During the third quarter, indications of the creation of upward pressures on prices became evident, and these increased in number and strength in the last quarter. The NIS depreciated, and there were signs of continued rapid growth, which if it persisted would narrow the output gap and thus serve to raise inflation. Although inflation expectations and forecasts were close to the middle of the target range, they incorporated expectations that a rise in the interest rate was getting closer and closer, and the extent of the expected rise kept increasing. The probability of a rise in global inflation also increased due to the rise in energy and commodity prices. These developments supported a hike in the interest rate, and at the end of the year it stood at 4.5 percent.
The economy's continued recovery from the recession, expressed in strong growth for the third consecutive year, was reflected by prices: companies did not absorb increased production costs and maintained a high level of profitability. There was a certain increase in wages during the year, but as it was a modest one, it had no particular upward effect on inflation.
In 2005 fiscal policy supported economic and price stability through the moderate increase in government expenditure while keeping the deficit level.
The change in the NIS/$ exchange rate during the period reviewed was partly due to global exchange-rate trends and capital flows to emerging markets. The exchange rate was also affected by several domestic factors, some of which acted to weaken the NIS, and others, to strengthen it. The forces serving to weaken the NIS included the narrowing of the interest-rate differential, and the equalization of tax rates on domestic investment and investment abroad, which encouraged the export of capital by Israelis. The main factors acting to strengthen the NIS were the surplus in the balance of payments current account, privatization, and the attractiveness of investment in Israeli high-tech industries, which encouraged continued nonresident direct investments in Israeli companies.

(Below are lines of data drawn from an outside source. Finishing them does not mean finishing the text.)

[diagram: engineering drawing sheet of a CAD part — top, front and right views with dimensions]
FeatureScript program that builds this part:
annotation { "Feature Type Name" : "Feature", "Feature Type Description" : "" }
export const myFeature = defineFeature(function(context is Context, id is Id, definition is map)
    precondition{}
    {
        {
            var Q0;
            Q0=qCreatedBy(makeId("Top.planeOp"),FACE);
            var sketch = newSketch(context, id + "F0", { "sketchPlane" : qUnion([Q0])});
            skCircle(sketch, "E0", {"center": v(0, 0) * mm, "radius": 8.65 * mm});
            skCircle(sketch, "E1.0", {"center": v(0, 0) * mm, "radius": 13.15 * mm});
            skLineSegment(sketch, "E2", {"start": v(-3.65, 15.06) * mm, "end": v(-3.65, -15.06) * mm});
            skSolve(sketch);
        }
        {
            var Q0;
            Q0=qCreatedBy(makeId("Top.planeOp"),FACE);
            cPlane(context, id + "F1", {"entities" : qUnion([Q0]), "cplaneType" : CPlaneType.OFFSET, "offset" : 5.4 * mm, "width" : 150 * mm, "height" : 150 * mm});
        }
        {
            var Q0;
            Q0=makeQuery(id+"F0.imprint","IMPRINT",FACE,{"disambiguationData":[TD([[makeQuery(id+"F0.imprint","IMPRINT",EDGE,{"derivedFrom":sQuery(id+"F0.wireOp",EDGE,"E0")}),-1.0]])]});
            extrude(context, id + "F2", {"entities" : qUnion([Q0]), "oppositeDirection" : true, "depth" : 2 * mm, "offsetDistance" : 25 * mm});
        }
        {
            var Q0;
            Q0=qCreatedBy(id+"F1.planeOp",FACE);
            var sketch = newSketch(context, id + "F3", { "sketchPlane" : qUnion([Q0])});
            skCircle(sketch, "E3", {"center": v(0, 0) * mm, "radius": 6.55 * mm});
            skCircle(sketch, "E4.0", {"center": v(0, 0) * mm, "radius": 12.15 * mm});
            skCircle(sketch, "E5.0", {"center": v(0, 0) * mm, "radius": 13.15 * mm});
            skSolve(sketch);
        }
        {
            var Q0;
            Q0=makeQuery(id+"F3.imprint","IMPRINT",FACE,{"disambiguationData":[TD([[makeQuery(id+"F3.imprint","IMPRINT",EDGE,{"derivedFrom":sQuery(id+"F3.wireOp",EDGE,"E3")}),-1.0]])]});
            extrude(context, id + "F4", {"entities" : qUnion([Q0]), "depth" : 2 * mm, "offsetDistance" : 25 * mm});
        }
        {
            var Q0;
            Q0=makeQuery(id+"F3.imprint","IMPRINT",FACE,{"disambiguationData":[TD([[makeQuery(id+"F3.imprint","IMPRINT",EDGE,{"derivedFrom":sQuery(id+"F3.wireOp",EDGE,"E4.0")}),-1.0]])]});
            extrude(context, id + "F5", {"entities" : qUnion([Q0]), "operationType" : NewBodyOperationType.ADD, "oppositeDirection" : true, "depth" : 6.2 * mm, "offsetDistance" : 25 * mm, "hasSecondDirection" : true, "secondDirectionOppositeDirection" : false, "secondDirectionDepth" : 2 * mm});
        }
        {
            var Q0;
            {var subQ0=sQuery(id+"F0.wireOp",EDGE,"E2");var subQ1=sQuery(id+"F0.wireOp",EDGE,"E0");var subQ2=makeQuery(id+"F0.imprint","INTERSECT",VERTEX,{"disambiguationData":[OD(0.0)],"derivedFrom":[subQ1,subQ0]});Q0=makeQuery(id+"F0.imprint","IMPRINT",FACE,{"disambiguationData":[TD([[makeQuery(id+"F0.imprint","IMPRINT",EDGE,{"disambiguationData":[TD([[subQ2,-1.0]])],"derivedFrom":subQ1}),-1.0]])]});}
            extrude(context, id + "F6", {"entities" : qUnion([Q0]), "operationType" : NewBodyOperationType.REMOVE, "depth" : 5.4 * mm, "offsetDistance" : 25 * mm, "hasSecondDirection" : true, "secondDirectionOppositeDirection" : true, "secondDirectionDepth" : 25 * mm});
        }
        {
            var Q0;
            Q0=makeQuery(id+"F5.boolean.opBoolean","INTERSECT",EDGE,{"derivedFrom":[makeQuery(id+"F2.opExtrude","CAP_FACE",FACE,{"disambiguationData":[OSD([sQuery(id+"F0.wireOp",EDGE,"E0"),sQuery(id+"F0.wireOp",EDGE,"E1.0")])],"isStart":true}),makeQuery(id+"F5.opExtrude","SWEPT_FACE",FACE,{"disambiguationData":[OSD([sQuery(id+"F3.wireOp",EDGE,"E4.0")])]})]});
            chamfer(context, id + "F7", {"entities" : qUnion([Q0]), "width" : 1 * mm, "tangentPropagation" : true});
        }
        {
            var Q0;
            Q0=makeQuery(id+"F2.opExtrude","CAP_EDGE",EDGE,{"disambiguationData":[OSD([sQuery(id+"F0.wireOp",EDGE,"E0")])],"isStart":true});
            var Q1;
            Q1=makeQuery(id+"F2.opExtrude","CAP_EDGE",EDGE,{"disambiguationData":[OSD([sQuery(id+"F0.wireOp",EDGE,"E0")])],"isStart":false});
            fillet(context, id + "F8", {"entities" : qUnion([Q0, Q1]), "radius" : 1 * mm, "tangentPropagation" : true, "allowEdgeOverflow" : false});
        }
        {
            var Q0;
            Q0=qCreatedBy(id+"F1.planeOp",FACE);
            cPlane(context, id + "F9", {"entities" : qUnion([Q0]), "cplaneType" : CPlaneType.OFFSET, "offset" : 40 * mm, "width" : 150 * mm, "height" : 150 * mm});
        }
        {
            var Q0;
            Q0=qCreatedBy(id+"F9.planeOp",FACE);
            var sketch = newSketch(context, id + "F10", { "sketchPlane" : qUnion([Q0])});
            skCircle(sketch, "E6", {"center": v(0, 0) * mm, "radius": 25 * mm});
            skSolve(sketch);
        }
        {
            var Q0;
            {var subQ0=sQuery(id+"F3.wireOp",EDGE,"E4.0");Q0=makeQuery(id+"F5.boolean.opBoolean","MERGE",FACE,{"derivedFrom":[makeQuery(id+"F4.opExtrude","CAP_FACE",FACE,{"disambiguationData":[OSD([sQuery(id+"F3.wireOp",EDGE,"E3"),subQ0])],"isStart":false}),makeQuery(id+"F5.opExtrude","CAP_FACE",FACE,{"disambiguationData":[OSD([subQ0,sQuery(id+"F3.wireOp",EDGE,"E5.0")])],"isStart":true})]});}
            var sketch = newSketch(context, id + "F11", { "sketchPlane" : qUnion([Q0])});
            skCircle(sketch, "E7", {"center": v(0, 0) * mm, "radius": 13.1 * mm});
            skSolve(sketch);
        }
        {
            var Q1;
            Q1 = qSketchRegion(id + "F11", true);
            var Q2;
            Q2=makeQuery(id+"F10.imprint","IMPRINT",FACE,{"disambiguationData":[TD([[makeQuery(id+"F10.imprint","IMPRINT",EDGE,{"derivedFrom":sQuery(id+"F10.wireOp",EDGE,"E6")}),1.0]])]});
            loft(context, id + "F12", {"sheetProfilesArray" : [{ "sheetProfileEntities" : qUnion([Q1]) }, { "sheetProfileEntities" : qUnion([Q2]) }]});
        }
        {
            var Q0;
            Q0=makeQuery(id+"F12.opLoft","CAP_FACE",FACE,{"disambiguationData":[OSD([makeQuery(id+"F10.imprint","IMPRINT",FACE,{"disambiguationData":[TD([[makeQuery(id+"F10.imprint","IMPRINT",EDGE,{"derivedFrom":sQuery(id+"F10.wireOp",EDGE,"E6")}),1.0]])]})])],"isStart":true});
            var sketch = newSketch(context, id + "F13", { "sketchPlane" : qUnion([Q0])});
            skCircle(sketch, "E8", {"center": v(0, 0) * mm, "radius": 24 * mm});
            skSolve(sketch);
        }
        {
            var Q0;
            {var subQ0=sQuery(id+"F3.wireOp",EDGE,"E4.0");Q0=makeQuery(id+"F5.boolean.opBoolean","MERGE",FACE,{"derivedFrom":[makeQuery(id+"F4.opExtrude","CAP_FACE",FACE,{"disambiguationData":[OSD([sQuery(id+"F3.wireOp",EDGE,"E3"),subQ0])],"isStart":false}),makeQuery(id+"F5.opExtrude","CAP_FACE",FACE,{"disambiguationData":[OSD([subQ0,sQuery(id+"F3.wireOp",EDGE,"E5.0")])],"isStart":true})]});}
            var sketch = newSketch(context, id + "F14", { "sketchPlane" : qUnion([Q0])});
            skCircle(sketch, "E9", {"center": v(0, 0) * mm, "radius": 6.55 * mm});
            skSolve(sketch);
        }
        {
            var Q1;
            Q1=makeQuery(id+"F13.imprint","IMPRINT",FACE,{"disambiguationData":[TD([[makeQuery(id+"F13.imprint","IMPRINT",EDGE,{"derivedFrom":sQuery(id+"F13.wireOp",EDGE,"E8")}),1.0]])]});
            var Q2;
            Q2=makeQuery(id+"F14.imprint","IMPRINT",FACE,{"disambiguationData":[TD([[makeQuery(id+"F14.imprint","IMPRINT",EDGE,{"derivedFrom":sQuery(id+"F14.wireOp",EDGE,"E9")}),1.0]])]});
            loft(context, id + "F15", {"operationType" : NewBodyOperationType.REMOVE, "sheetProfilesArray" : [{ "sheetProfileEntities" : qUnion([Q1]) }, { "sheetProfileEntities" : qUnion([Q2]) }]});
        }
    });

The Inflation Report shows that based on macroeconomic models as well as inflation expectations derived from the capital market, including those of private forecasters, it may be assessed that against the background of continued economic growth, rises in the level of interest rates around the world, and a rise in oil prices, inflationary pressures in Israel will build up. Some further rise in interest may thus be required during the year, in order to maintain price stability within the framework of the inflation target.
The Bank of Israel will continue to monitor the situation and examine, month by month, whether it is necessary to change the interest rate.